┌─ SUPPLIED PASSAGE

Well, he has got a broken ankle.
Mark nearly doubles his money and makes £48.15 for his deer,
and he's done.
Hoping to swoop in on her final profits,
Christina is in London armed with her bird's head which,
after a bit of research, she's now identified as a curlew.
I've come to Michael German Antiques in London
to meet a chap called Dominic.
Hopefully he'll be able to enlighten me
as to exactly what it was used for. And he might even want to buy it.
Remember, her ornithological objet d'art cost her almost £6.
My goodness, this is a treasure trove, is it not?
Well, there's quite a few things in here. We pack it all in.
So, tell me about the history of the walking cane.
I assume it grew out of necessity, did it not?
I mean, if you had a walking cane...
-But then it became a subject of fashion.
People very much confuse them for ambulatory aids,
but in fact the canes we sell are mainly from the Victorian period
and they were primarily a fashion accessory.
Truly, perhaps, the first fashion accessory.
We've been talking a lot about walking canes,
and what I've brought you, I'm not entirely sure
-it was a walking cane head.
-Shall I show you?
-Go on, then.
-Goodness! Yes, that is...
-Are you thoroughly underwhelmed?
-Well, no, it's...
It's not without charm, is it?
I was confused because obviously this section here is rectangular.

└─
┌─ STORED DATA

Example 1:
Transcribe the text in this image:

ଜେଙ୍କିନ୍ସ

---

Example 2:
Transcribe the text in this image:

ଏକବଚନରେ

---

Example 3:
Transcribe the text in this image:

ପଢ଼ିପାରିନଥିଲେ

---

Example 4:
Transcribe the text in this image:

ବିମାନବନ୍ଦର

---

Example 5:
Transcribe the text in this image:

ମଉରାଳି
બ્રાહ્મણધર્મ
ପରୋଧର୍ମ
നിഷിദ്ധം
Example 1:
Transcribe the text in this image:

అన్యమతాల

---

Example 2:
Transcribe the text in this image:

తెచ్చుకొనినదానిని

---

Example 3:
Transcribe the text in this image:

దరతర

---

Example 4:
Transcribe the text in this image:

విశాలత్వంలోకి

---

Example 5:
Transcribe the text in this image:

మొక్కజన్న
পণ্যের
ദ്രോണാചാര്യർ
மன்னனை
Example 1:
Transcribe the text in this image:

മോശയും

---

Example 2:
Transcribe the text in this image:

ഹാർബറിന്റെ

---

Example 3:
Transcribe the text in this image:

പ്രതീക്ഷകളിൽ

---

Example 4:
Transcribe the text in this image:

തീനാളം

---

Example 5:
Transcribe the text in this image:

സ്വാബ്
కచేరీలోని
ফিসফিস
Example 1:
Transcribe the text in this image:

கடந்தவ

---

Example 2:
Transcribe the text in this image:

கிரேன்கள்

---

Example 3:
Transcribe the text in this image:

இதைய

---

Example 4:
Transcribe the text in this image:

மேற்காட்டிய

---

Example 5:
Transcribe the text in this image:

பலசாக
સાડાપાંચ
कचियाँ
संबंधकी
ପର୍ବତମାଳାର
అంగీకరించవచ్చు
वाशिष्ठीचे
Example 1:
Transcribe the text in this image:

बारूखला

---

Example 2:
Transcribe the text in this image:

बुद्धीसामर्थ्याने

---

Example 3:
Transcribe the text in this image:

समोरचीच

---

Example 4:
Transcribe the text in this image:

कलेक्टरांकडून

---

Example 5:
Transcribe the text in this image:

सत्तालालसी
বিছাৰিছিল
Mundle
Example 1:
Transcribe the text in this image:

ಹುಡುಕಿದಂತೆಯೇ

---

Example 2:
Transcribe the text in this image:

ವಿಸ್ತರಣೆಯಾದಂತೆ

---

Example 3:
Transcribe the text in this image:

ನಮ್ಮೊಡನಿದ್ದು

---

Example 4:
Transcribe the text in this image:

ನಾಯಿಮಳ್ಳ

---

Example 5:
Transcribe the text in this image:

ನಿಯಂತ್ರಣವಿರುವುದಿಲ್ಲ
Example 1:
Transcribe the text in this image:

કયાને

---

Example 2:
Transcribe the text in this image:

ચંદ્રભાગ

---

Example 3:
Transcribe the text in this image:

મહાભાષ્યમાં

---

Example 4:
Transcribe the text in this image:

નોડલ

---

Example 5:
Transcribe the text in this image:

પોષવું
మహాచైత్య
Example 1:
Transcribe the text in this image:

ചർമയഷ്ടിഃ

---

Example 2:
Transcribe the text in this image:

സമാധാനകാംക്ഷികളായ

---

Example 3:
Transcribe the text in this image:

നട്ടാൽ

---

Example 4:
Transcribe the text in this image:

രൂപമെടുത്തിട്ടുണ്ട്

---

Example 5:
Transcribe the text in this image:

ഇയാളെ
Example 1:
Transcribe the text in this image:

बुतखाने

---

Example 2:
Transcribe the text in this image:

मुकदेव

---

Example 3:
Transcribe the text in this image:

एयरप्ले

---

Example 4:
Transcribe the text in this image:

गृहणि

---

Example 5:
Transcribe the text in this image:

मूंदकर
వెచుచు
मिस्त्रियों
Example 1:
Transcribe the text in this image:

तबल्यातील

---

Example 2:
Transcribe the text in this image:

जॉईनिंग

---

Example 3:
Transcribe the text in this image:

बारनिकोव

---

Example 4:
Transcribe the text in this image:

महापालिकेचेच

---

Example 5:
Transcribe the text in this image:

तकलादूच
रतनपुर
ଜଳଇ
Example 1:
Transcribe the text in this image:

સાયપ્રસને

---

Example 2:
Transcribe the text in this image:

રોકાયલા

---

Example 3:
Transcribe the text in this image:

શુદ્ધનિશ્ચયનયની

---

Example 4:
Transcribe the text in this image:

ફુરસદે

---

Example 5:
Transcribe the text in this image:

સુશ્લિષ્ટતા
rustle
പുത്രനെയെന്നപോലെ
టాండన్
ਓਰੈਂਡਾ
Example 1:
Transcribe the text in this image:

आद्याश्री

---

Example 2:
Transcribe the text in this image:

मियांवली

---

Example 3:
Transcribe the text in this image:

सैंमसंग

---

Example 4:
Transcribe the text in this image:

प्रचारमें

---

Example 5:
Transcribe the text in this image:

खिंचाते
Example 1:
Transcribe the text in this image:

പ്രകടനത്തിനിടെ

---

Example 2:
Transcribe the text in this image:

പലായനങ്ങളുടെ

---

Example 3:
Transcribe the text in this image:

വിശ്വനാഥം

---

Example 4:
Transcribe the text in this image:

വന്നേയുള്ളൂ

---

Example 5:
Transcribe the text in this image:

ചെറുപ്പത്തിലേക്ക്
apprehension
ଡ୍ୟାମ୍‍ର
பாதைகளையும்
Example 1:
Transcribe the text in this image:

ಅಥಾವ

└─

**PROBLEM TO SOLVE:**
Reproduce the antiques transcript word for word, beginning at "Hopefully he'll be" and stopping after "pack it all in.".

**SOLUTION TO THIS PROBLEM:**
Hopefully he'll be able to enlighten me
as to exactly what it was used for. And he might even want to buy it.
Remember, her ornithological objet d'art cost her almost £6.
My goodness, this is a treasure trove, is it not?
Well, there's quite a few things in here. We pack it all in.